*Page extract*:
------------------------------------------------------------
Miles and miles and miles in their shoes
Saturday, November 19, 2011 at 8:43PM
Um, no thanks. Too tiring.
I was admiring a friend's photograph album last week. She and her family had spent five weeks in Europe and the pictures were of gorgeous places like Borton on the water in the Cotswolds, a tiny French village in Provence, the canals in Venice and the Vatican.
The discussion got on to travel and someone asked me if I'd travelled much, seeing as how I grew up overseas.
"Yes, as a child," I answered. "And then when I was 18 I did a three month tour to Pakistan and Europe."
"Oh, marvellous," they gushed. "You mustn't have wanted to come back."
"Actually, quite the opposite," I said. "It was as much as I could do to not change my flights and head back to Australia."
And then I said it. Third Culture Kids and Mish Kids, you of the multi-continent, never ending plane ticket brigade, beware. What you are about to read may shock you to your core.
I said: * "I don't really enjoy travelling." *
Yes, it's true. I could quite happily live for a long time without going overseas or heading off to exotic places. And while I won't say I'll don't WANT to go anywhere, I certainly don't hanker after it like many of my peers.
Here's the reason I don't enjoy travelling too much. It's just too exhausting. And I don't mean jet lag and time differences and long haul flights, although given my propensity to go to bed before 11pm every night because I know I'm just a whole lot grumpier in in the morning if I stay up, you could be forgiven for thinking that's the reason.
The real reason is that travelling to new places makes me emotionally exhausted.
------------------------------------------------------------
*Data shown*:
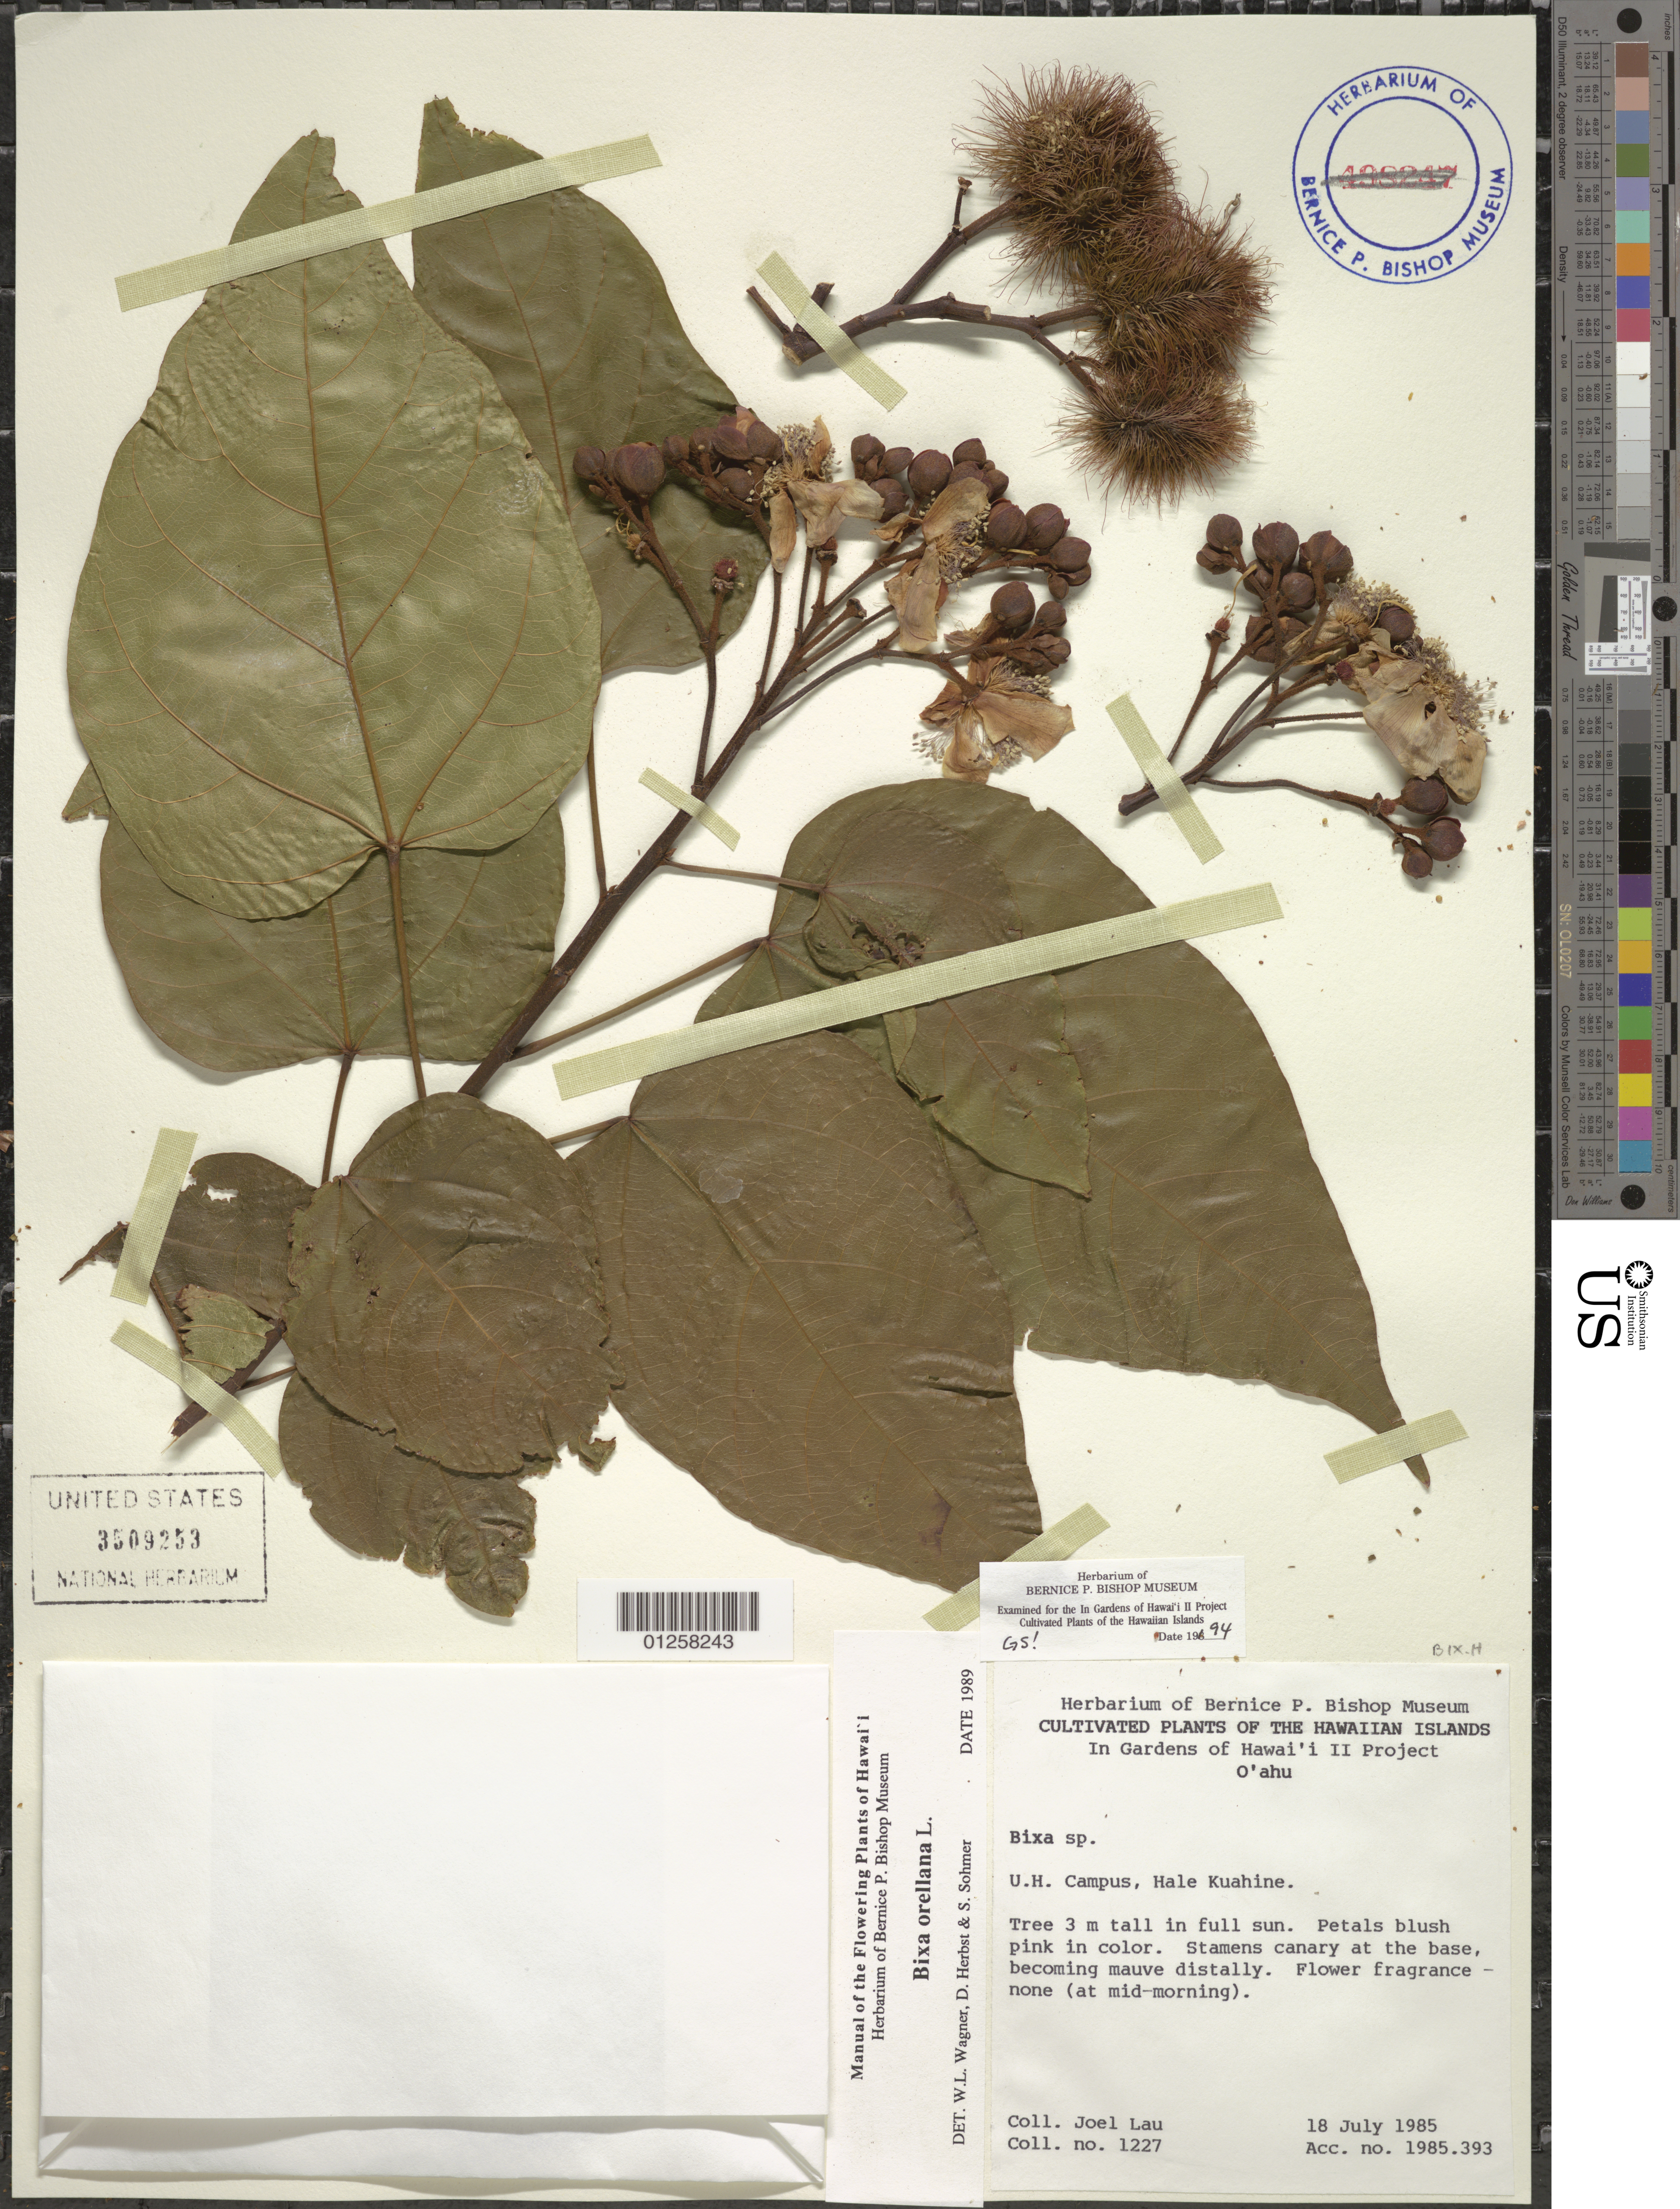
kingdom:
------------------------------------------------------------
*Set tasks*:
a: In the travel blog post, what tour did the writer take at 18?
b: Revise the travel blog post from "And then I said" to "that's the reason.", changing "exhausting" to "draining".
c: Continue the blog post about not enjoying travel from its final sentence.
The material has no connection to the travel blog post.

*Answers to the exercises*:
a: A three-month tour to Pakistan and Europe.

b:
And then I said it. Third Culture Kids and Mish Kids, you of the multi-continent, never ending plane ticket brigade, beware. What you are about to read may shock you to your core.
I said: * "I don't really enjoy travelling." *
Yes, it's true. I could quite happily live for a long time without going overseas or heading off to exotic places. And while I won't say I'll don't WANT to go anywhere, I certainly don't hanker after it like many of my peers.
Here's the reason I don't enjoy travelling too much. It's just too draining. And I don't mean jet lag and time differences and long haul flights, although given my propensity to go to bed before 11pm every night because I know I'm just a whole lot grumpier in in the morning if I stay up, you could be forgiven for thinking that's the reason.

c:
I'm not sure if other people are like this, but I am constantly trying to see the world from other people's points of view. That old proverb about 'walking a mile in another man's mocassins' has been something that I have taken to heart. I have never lacked the ability to see things from another perspective. I constantly try to imagine myself as another person, living and feeling and deciding their lives, feelings and decisions.
I have done this from the age of at least seven, when I could read proper books with complicated characters. When I'd walk into the kitchen at the age of 10 and say in a completely serious, tragic tone, "I believe my childhood is over," my mum would roll her eyes inwardly and say, "OK, what book have you been reading this morning? Your childhood isn't over. Now go outside or I'll make you clean up your room."
It doesn't stop at books. When I go to the city and drive through different suburbs or walk across a street with different looking people, immediately I'm imagining their lives and their backgrounds and trying to walk in their mocassins. It's almost impossible for me to just stay in my own skin. I'm always 'trying on' other lives for size to see what they are like.
A trip to the city exhausts me. Too much imaginative empathy is tiring. Imagine how it would be to head to a whole different country and culture!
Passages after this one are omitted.